▶ **Text**:
——————

Exposing Subtle Timing Bugs With a Slow CI Server
Published on Tuesday, January 24, 2017

We ran into a subtle issue with Excalibur.js recently, as documented in this pull request.

Turns out one of the CI systems we use to test on Windows, Appveyor, exposed a long-standing bug in the draw code because it's slower than the other Linux-based CI system we use, Travis CI. I don't know whether that is something that Appveyor should be proud of--but it does showcase the fact that when testing asynchronous or animation-based libraries, testing on slower systems can reveal timing issues.

We are using PhantomJS and js-imagediff to do visual integration testing. We discovered the bug when writing a test that attached to our "post draw" event handler and tried to ensure the HTML canvas matched an expected image--an awesome way to do visual integration tests. The problem was that we were seeing the image wasn't being drawn on the first frame, even though the engine had "loaded" all the textures.

log: uiactor postdraw, rgba:, 0, 0, 100, 255

This is logging the top-left pixel of the canvas and it's the default pixel color of our background--in other words, even after the engine said it was loaded, the first frame had nothing drawn!

——————

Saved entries
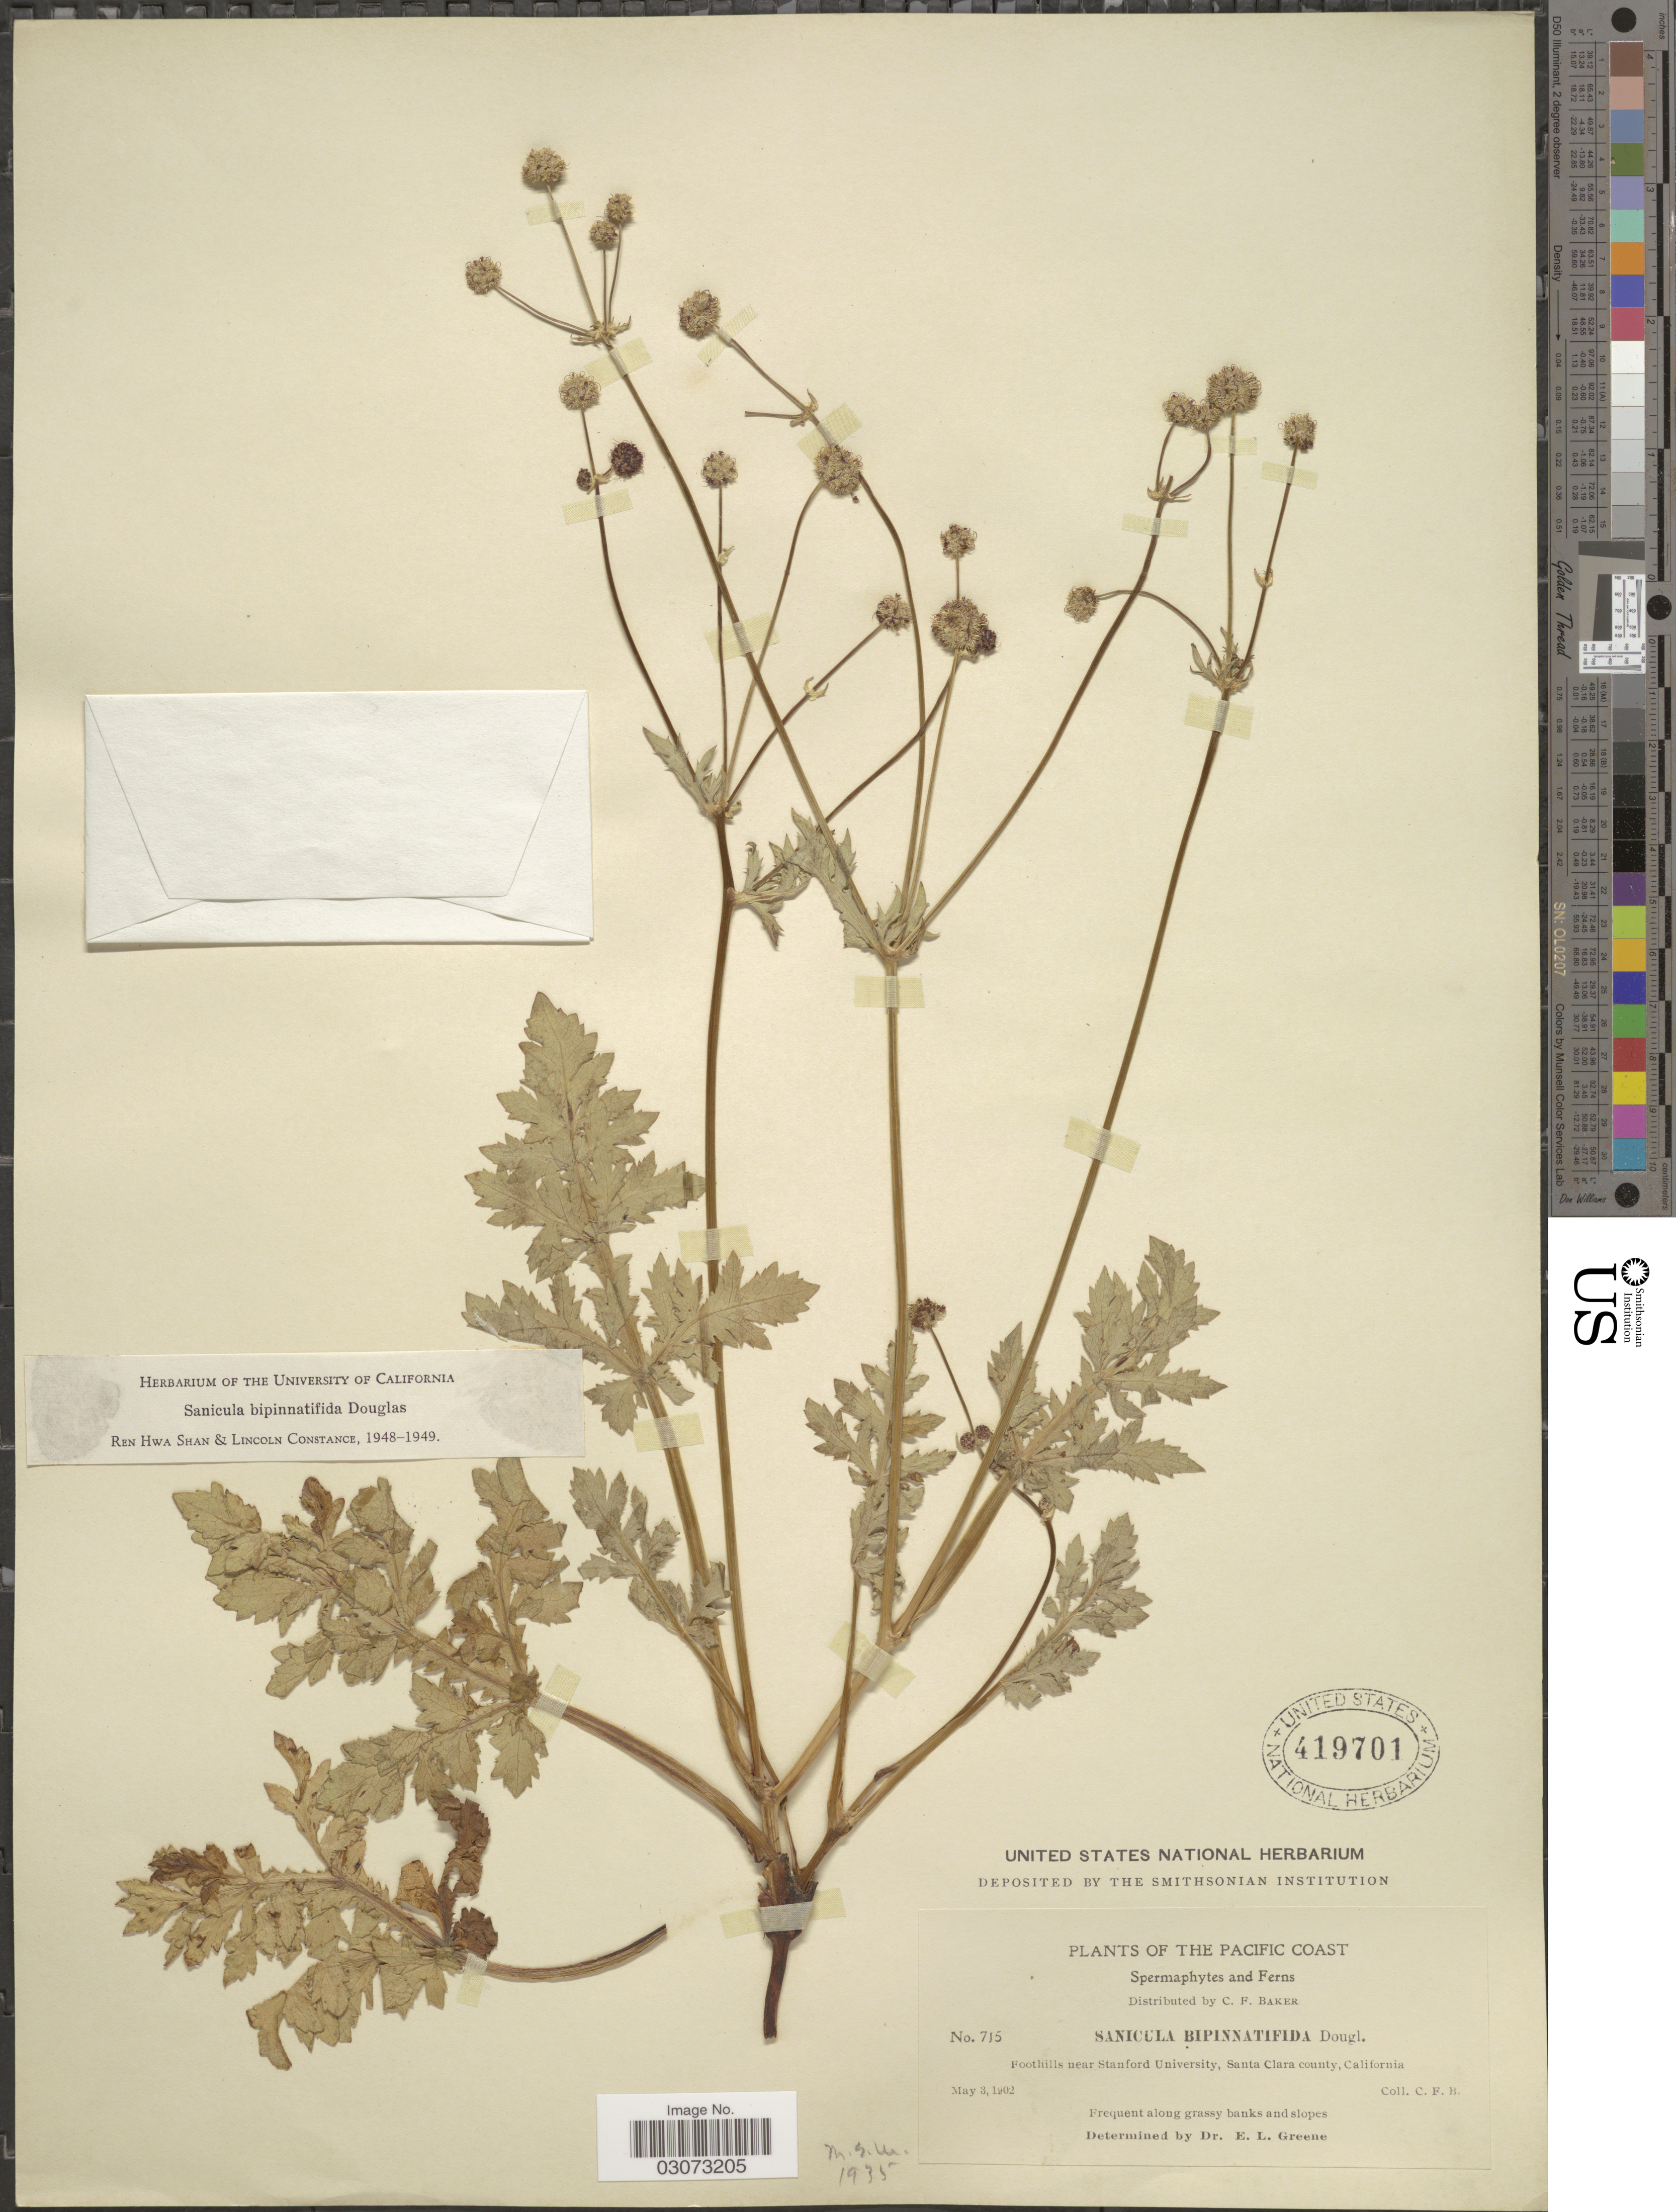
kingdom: Plantae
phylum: Tracheophyta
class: Magnoliopsida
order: Apiales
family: Apiaceae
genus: Sanicula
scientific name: Sanicula bipinnatifida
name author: Douglas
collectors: C. F. Baker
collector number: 715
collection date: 1902-05-03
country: United States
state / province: California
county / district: Santa Clara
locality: Pacific Coast. Spermaphytes and Ferns. Foothills near Stanford University, Santa Clara county.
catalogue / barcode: US 419701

——————

▶ **List of tasks**:
a) Answer these questions about the post about the slow CI server:
(i) Which CI system is used to test on Windows?
(ii) What two tools does the team use for visual integration testing?
(iii) Which pixel of the canvas does the log line record?
b) Write out the passage of the post about the slow CI server that begins at the words "Turns out one" and ends after the words "all the textures.".
c) Write what comes next in the post about the slow CI server, picking up after its final sentence.
These entries have no connection to the post about the slow CI server.

▶ **The responses**:
a)
(i) Appveyor
(ii) PhantomJS and js-imagediff
(iii) The top-left pixel

b)
Turns out one of the CI systems we use to test on Windows, Appveyor, exposed a long-standing bug in the draw code because it's slower than the other Linux-based CI system we use, Travis CI. I don't know whether that is something that Appveyor should be proud of--but it does showcase the fact that when testing asynchronous or animation-based libraries, testing on slower systems can reveal timing issues.

We are using PhantomJS and js-imagediff to do visual integration testing. We discovered the bug when writing a test that attached to our "post draw" event handler and tried to ensure the HTML canvas matched an expected image--an awesome way to do visual integration tests. The problem was that we were seeing the image wasn't being drawn on the first frame, even though the engine had "loaded" all the textures.

c)
The issue turned out to be setting Image.src and not handling the load event to ensure we had loaded all the pixels before drawing (because setting src is asynchronous--something we knew yet forgot in this particular instance to account for). On fast systems, the pixels were loaded in-between calls to requestAnimationFrame and we never noticed it. On slow systems, the pixels could take 1-2 frames before the pixels were available, something only a slow system would exhibit. To fix the issue, we ended up realizing we didn't need to rely on a backing Image element and could simply use CanvasRenderingContext2D.drawImage to draw the backing Canvas context instead--more efficient and faster overall.

Thanks Appveyor!